Exercício 1:
No excerto da fonte sobre a visita do Papa a Lourdes, enumere as autoridades religiosas especificamente mencionadas no cenário imaginado em que, durante o Euro 2004, teriam enviado a sua bênção aos portugueses.
Exercício 2:
Responda às perguntas seguintes com base no excerto da fonte sobre a visita do Papa a Lourdes.
(a) Quantas horas esteve JP2 em Lourdes?
(b) Segundo a Conferência Episcopal Francesa, quantos peregrinos assistiram à missa?
(c) Que número de ordem é atribuído a esta viagem entre as que JP2 realizou como Papa?

Excerto da fonte:
Até hoje os celibatários da Igreja acreditam que o perigo tem feições femininas, as mulheres são impuras e como tal se opõem ao que é santo. Ou seja, são seres humanos de segunda classe a que muito relutante e tardiamente concederam a benesse de possuirem alma!

16 de Agosto, 2004 Carlos Esperança

Fim de semana em Lourdes

1 – O Papa JP2, antes de visitar a mais concorrida Agência de milagres – Lourdes -, ainda no Vaticano, mandou uma bênção para os gregos, anfitriões dos jogos olímpicos.

Embora inútil, sabe-se que a bênção é desejada pelos católicos, mas é um abuso quando se dirige a quem não a pede e despreza o benzedeiro. É o caso dos cristãos ortodoxos.

Imagine-se que, durante o Euro 2004, o Arcebispo de Cantuária, da Igreja anglicana, o Patriarca Bartholomeo, primaz dos ortodoxos em todo o mundo, o Imã da mesquita de Meca, o rabi de Jerusalém, um importante Ayatollah e outros parasitas de Deus distribuídos pelo planeta, tinham enviado a sua bênção aos portugueses! Até os ateus poderiam ter sido agredidos com um acto de prepotência e autoritarismo idêntico ao que JP2 se atreveu a protagonizar. Ridículo.

2 – JP2 esteve 31 horas em Lourdes e presidiu a uma missa em que colaboraram quinze cardeais, cem bispos e centenas de padres. Segundo a Conferência Episcopal Francesa – associação dos bispos da sucursal francesa da ICAR – assistiram à missa 300 mil peregrinos. Mesmo sem descontar o exagero habitual dos publicitários trata-se de um número modesto de clientes, longe do entusiasmo que os primeiros comícios do seu pontificado provocavam. Bom sinal.

3 – Nesta viagem – a 104.ª que realiza vestido de Papa – JP2 considerou-se um «homem doente entre os doentes», igual a todos os outros que se deslocam ao santuário, à espera de uma cura miraculosa. Sabe-se que Deus não o atendeu pois a doença mantém-se estacionária. Eis um mau sinal para os crentes que vêem o representante do único Deus verdadeiro abandonado pela entidade patronal.

Dados fornecidos:
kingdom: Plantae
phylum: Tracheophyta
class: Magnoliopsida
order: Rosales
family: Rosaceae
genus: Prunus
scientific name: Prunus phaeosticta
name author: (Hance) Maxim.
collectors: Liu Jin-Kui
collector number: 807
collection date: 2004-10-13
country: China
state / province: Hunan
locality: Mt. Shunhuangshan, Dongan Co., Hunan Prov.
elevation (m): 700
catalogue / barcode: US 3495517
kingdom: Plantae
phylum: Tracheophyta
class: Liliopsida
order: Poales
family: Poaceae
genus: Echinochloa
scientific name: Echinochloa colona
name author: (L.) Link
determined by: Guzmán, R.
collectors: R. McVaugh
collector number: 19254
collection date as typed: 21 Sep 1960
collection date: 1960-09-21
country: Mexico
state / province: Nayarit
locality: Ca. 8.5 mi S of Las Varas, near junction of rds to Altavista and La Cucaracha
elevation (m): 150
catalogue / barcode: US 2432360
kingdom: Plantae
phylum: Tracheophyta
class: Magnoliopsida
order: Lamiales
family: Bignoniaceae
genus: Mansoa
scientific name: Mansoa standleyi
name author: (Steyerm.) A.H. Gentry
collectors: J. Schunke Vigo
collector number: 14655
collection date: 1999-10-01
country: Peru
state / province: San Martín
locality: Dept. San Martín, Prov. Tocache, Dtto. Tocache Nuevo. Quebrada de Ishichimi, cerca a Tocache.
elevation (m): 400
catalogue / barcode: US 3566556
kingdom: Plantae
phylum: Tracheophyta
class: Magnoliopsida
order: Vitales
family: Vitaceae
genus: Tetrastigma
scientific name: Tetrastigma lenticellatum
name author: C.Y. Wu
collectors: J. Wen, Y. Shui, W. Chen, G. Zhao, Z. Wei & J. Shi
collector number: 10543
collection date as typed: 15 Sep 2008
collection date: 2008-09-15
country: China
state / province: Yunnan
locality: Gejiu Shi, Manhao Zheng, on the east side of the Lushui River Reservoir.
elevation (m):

Resposta escrita 1:
- O Arcebispo de Cantuária, da Igreja anglicana
- O Patriarca Bartholomeo, primaz dos ortodoxos em todo o mundo
- O Imã da mesquita de Meca
- O rabi de Jerusalém
- Um importante Ayatollah

Resposta escrita 2:
(a) 31 horas.
(b) 300 mil peregrinos.
(c) É a 104.ª viagem.